◆ **Required work**
Return only the tail of the data below, word for word: the line with "社会福祉の研究入門 : 計画立案から論文執筆ま" and each line after it through the final one.

◆ **Provided entries**
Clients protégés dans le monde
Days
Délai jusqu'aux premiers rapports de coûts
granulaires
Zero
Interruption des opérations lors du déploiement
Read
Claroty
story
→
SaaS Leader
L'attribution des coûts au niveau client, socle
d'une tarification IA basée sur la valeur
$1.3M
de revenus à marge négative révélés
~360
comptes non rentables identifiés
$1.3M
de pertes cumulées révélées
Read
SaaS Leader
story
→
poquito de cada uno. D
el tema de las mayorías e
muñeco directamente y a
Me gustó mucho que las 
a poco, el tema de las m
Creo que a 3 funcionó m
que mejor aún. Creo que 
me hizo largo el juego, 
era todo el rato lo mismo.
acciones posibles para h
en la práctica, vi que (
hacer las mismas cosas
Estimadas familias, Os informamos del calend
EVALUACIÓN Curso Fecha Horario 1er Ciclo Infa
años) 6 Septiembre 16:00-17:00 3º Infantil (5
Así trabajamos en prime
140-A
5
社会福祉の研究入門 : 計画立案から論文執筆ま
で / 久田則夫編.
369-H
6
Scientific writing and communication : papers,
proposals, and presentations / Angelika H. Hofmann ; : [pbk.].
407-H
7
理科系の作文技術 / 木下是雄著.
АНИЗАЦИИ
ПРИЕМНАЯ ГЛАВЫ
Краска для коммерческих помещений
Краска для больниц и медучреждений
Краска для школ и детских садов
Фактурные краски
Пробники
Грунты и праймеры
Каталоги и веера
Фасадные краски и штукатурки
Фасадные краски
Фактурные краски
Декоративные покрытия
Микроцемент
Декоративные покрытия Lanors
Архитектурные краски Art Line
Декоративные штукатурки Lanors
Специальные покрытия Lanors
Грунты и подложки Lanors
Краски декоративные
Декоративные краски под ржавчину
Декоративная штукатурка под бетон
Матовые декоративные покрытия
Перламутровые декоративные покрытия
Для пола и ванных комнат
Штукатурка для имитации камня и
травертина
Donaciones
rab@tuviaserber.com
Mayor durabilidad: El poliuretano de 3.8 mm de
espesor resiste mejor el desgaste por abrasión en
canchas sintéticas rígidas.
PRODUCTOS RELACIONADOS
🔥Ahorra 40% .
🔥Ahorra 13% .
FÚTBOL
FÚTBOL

◆ **Solution**
社会福祉の研究入門 : 計画立案から論文執筆ま
で / 久田則夫編.
369-H
6
Scientific writing and communication : papers,
proposals, and presentations / Angelika H. Hofmann ; : [pbk.].
407-H
7
理科系の作文技術 / 木下是雄著.
АНИЗАЦИИ
ПРИЕМНАЯ ГЛАВЫ
Краска для коммерческих помещений
Краска для больниц и медучреждений
Краска для школ и детских садов
Фактурные краски
Пробники
Грунты и праймеры
Каталоги и веера
Фасадные краски и штукатурки
Фасадные краски
Фактурные краски
Декоративные покрытия
Микроцемент
Декоративные покрытия Lanors
Архитектурные краски Art Line
Декоративные штукатурки Lanors
Специальные покрытия Lanors
Грунты и подложки Lanors
Краски декоративные
Декоративные краски под ржавчину
Декоративная штукатурка под бетон
Матовые декоративные покрытия
Перламутровые декоративные покрытия
Для пола и ванных комнат
Штукатурка для имитации камня и
травертина
Donaciones
rab@tuviaserber.com
Mayor durabilidad: El poliuretano de 3.8 mm de
espesor resiste mejor el desgaste por abrasión en
canchas sintéticas rígidas.
PRODUCTOS RELACIONADOS
🔥Ahorra 40% .
🔥Ahorra 13% .
FÚTBOL
FÚTBOL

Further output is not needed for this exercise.